1 mailbox server running exim (only local delivery)
1 antispam server running exim + mailscanner + spamassassin + mailwatch -
sends all approved mail to mailbox server
2 mysql servers (master-slave) running databases for mailwatch +
spamassassin (bayes)

I have two questions about this, hope someone can help me.

1. Because all the load goes to the smtp server now and to add some
redundancy to our setup, we would like to add another antispam server, with
the same setup (which is working fine). Will this be possible (concerning
spamassassin), with two nodes sharing the same bayes database on the mysql
servers? Is it possible to have two nodes feeding the same bayes database?

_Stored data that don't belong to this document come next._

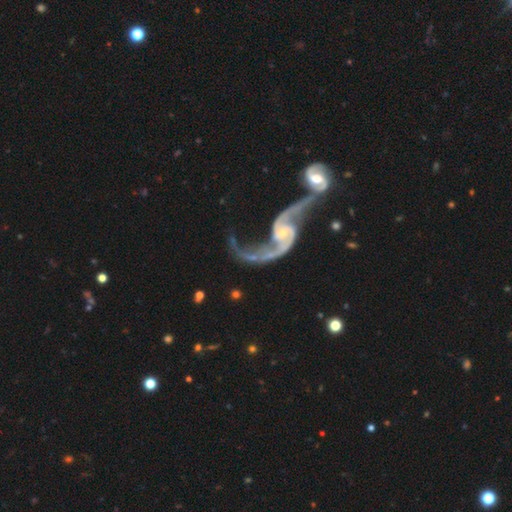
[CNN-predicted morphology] A featured or disk galaxy (91%) with no bar (56%), 2 (92%) loose (77%) spiral arms (96%) and a small central bulge (71%).

Vote fractions:
- Smooth or featured? featured or disk: 91% / star or artifact: 4% / smooth: 4%
- Edge-on disk? no: 97% / yes: 3%
- Bar? no: 56% / weak: 33% / strong: 11%
- Spiral arms? yes: 96% / no: 4%
- Spiral winding? loose: 77% / medium: 17% / tight: 5%
- Spiral arm count? 2: 92% / 1: 3% / can't tell: 2% / 3: 1% / 4: 1% / more than 4: 1%
- Bulge size? small: 71% / moderate: 18% / none: 8% / large: 2% / dominant: 1%
- Merging? merger: 46% / none: 25% / major disturbance: 17% / minor disturbance: 11%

2. On my mailbox server I'd like to have a script which goes into the
mailfolders, searches for a folder with the name 'Spam', feeds the message
to sa-learn (which should be feeding it to the same bayes database of
course), and then delete the message. Do you think this is a well-thought
approach of having my users train the spam filters this way? Maybe there are
already such scripts available?

Thanks in advance,

Peter


Re: Clustering spamassassin + autolearning

2008-11-25 Thread Benny Pedersen

On Tue, November 25, 2008 16:04, Peter Fastré wrote:

 approach of having my users train the spam filters this way? Maybe there are
 already such scripts available?

http://johannes.sipsolutions.net/Projects/dovecot-antispam
http://dovecot.org/ and full enabled with sieve / managesieve
http://sieve.info/ more info on what sieve is

dovecot-antispam can use sa-learn if you like that pr msg, this way it works
in outlook aswell as its handled as a imap hook

sorry you did not post what lda you have but all the rest was there

-- 
Benny Pedersen
Need more webspace ? http://www.servage.net/?coupon=cust37098



Re: Clustering spamassassin + autolearning

2008-11-25 Thread Samy Ascha, Xel Media B.V.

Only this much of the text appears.